Lattice gauge theory is really the tip of the iceberg, though.  Computer simulations have become so powerful and so ubiquitous that they have really become a third approach to physics, alongside theory and experiment.   For example, one major area of nuclear/particle physics research is developing codes that can simulate high-energy collisions.  These collisions are so complicated, with so many competing phenomena present, that they cannot be understood from first principles.  For example, heavy-ion studies at the Relativistic Heavy Ion Collider (RHIC) and CERN's Large Hadron Collider (LHC),  when two ions collide, the number of nucleon (proton or neutron) on nucleon collisions depends on the geometry of the collision.  The nucleon-nucleon collisions produce a number of quarks and gluons, which then interact with each other.  Eventually, the quarks and gluons form hadrons (mesons, composed of a quark and an antiquark, and baryons, made of three quarks).  These hadrons then interact for a while, and, eventually, fly apart.  During both interaction phases, both short and long-ranged forces are in play, and it appears that a certain component of the interactions may be better described using hydrodynamics (treating the interacting matter as a liquid) than in the more traditional particle interaction sense.  A large number of computer codes have been developed to simulate these interactions, each emphasizing different aspects of the interactions.  A cottage industry has developed to compare the codes, and use them to make predictions for new types of observables, and to expand their range of applicability.   Similar comments apply, broadly, to many other areas of physics, particularly including solid state physics, like semiconductors, superconductivity, and nano-physics.

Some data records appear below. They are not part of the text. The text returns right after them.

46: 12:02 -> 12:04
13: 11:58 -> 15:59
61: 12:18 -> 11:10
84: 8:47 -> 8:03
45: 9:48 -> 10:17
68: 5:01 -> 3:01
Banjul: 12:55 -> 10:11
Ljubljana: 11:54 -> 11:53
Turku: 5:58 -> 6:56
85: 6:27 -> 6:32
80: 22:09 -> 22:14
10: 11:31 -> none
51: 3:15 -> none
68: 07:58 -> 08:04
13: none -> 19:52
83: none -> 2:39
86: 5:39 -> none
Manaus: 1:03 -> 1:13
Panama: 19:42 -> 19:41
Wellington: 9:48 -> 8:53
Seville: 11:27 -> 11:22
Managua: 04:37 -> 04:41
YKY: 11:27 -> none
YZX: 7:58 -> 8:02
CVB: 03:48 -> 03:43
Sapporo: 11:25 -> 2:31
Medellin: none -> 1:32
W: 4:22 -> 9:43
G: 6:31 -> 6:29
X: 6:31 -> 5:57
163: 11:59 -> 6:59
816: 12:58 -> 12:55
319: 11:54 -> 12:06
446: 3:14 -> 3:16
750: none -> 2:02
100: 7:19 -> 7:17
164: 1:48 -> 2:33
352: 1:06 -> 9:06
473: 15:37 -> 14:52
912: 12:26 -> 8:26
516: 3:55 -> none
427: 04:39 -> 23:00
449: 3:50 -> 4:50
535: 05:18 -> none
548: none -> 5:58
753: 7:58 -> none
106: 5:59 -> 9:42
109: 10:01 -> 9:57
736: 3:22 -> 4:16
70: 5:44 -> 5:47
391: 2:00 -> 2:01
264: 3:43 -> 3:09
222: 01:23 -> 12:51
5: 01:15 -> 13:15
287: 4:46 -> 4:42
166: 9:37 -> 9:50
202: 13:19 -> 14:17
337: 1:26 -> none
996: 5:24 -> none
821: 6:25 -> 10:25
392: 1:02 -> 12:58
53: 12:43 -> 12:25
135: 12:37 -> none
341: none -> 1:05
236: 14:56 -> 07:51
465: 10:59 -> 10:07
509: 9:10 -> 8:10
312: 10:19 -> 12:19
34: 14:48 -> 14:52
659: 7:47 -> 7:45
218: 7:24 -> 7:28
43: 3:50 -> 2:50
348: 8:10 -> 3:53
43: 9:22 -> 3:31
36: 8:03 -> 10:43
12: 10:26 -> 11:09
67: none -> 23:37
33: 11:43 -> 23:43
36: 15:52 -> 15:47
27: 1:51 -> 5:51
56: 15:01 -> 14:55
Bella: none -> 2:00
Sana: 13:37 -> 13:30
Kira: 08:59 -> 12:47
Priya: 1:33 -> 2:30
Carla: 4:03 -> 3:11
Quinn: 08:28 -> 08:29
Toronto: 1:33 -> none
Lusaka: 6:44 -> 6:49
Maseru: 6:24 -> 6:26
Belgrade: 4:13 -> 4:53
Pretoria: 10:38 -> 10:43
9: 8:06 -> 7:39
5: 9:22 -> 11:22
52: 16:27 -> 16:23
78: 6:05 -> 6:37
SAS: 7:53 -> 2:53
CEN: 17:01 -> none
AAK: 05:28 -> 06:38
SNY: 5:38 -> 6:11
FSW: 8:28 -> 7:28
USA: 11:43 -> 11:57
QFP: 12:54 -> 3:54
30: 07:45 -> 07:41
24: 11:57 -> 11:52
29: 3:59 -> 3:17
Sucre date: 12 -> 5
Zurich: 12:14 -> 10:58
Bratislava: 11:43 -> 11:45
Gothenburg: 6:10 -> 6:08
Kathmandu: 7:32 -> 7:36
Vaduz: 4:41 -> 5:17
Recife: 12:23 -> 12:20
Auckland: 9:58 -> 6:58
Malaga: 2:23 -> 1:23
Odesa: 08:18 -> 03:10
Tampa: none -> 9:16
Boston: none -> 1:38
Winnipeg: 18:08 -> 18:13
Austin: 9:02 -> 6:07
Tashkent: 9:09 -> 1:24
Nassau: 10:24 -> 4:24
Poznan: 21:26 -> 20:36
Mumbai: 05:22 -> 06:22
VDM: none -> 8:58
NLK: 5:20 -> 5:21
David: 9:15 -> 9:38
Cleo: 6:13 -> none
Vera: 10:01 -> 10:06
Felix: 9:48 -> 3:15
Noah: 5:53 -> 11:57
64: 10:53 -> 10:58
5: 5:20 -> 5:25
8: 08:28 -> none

Of course, computing is also important for Antarctic neutrino experiments.  IceCube uses computers for data collection (each Digital Optical Module (DOM) contains an embedded CPU) and event selection and reconstruction, and, particularly, for detector simulation.   The hardest part of the simulation involves propagating photons through the ice, from the charge particle that creates them to the DOMs.   Here, we need good models of how light scatters and is absorbed in the ice; developing and improving these models has been an ongoing endeavor over the past decade.   Lisa Gerhardt, Juan Carlos Diaz Velez and I have written an article discussing IceCube's ongoing challenges, "Adventures in Antarctic Computing, or How I Learned to Stop Worrying and Love the Neutrino," which appeared in the September issue of IEEE Computer.  I may be biased, but I think it's a really interesting article, which discusses some of the diverse computing challenges that IceCube faces.  In addition to the algorithmic challenges, it also discusses the challenges inherent to the scale of IceCube computing, where we use computer clusters all over the world - hence the diagram as the top of the post.